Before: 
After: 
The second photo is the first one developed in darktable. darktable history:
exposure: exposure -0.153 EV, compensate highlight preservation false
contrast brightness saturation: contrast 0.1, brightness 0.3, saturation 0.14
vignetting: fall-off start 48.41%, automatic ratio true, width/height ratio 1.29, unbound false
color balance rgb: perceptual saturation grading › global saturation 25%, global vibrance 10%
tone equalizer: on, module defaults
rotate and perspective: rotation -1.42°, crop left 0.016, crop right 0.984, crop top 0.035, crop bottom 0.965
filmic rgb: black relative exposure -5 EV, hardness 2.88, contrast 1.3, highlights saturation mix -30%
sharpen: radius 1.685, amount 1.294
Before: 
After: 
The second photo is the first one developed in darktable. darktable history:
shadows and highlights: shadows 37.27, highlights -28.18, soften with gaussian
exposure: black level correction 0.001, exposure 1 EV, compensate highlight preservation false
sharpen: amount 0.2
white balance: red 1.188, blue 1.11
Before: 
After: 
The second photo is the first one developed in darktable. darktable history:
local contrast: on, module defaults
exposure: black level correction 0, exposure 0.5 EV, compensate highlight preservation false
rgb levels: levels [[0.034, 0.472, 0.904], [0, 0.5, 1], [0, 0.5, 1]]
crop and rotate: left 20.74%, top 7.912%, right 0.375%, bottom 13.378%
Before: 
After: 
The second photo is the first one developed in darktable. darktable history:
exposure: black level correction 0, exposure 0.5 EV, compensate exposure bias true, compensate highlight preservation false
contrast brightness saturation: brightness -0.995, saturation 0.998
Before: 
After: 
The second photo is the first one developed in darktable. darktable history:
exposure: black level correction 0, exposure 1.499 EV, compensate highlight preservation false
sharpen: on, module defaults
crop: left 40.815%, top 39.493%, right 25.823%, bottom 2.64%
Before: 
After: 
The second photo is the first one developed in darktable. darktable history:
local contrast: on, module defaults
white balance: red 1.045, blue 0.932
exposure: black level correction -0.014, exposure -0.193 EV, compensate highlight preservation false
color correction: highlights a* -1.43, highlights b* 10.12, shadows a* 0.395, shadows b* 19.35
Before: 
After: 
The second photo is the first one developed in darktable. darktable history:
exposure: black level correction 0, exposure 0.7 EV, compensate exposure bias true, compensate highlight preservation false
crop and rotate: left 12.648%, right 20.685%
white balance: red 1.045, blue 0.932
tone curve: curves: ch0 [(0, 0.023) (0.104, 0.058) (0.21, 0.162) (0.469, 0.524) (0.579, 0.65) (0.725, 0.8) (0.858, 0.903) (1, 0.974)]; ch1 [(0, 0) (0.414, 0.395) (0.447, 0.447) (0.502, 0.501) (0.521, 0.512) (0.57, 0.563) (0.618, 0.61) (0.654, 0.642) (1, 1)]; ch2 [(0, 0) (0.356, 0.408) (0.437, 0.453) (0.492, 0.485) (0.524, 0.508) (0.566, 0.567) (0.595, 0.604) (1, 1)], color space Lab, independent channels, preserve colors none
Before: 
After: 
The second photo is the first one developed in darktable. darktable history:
◆ ◆ ◆
Reproduce the data above word for word, from start to finish.

Answer below:
Before: 
After: 
The second photo is the first one developed in darktable. darktable history:
exposure: exposure -0.153 EV, compensate highlight preservation false
contrast brightness saturation: contrast 0.1, brightness 0.3, saturation 0.14
vignetting: fall-off start 48.41%, automatic ratio true, width/height ratio 1.29, unbound false
color balance rgb: perceptual saturation grading › global saturation 25%, global vibrance 10%
tone equalizer: on, module defaults
rotate and perspective: rotation -1.42°, crop left 0.016, crop right 0.984, crop top 0.035, crop bottom 0.965
filmic rgb: black relative exposure -5 EV, hardness 2.88, contrast 1.3, highlights saturation mix -30%
sharpen: radius 1.685, amount 1.294
Before: 
After: 
The second photo is the first one developed in darktable. darktable history:
shadows and highlights: shadows 37.27, highlights -28.18, soften with gaussian
exposure: black level correction 0.001, exposure 1 EV, compensate highlight preservation false
sharpen: amount 0.2
white balance: red 1.188, blue 1.11
Before: 
After: 
The second photo is the first one developed in darktable. darktable history:
local contrast: on, module defaults
exposure: black level correction 0, exposure 0.5 EV, compensate highlight preservation false
rgb levels: levels [[0.034, 0.472, 0.904], [0, 0.5, 1], [0, 0.5, 1]]
crop and rotate: left 20.74%, top 7.912%, right 0.375%, bottom 13.378%
Before: 
After: 
The second photo is the first one developed in darktable. darktable history:
exposure: black level correction 0, exposure 0.5 EV, compensate exposure bias true, compensate highlight preservation false
contrast brightness saturation: brightness -0.995, saturation 0.998
Before: 
After: 
The second photo is the first one developed in darktable. darktable history:
exposure: black level correction 0, exposure 1.499 EV, compensate highlight preservation false
sharpen: on, module defaults
crop: left 40.815%, top 39.493%, right 25.823%, bottom 2.64%
Before: 
After: 
The second photo is the first one developed in darktable. darktable history:
local contrast: on, module defaults
white balance: red 1.045, blue 0.932
exposure: black level correction -0.014, exposure -0.193 EV, compensate highlight preservation false
color correction: highlights a* -1.43, highlights b* 10.12, shadows a* 0.395, shadows b* 19.35
Before: 
After: 
The second photo is the first one developed in darktable. darktable history:
exposure: black level correction 0, exposure 0.7 EV, compensate exposure bias true, compensate highlight preservation false
crop and rotate: left 12.648%, right 20.685%
white balance: red 1.045, blue 0.932
tone curve: curves: ch0 [(0, 0.023) (0.104, 0.058) (0.21, 0.162) (0.469, 0.524) (0.579, 0.65) (0.725, 0.8) (0.858, 0.903) (1, 0.974)]; ch1 [(0, 0) (0.414, 0.395) (0.447, 0.447) (0.502, 0.501) (0.521, 0.512) (0.57, 0.563) (0.618, 0.61) (0.654, 0.642) (1, 1)]; ch2 [(0, 0) (0.356, 0.408) (0.437, 0.453) (0.492, 0.485) (0.524, 0.508) (0.566, 0.567) (0.595, 0.604) (1, 1)], color space Lab, independent channels, preserve colors none
Before: 
After: 
The second photo is the first one developed in darktable. darktable history:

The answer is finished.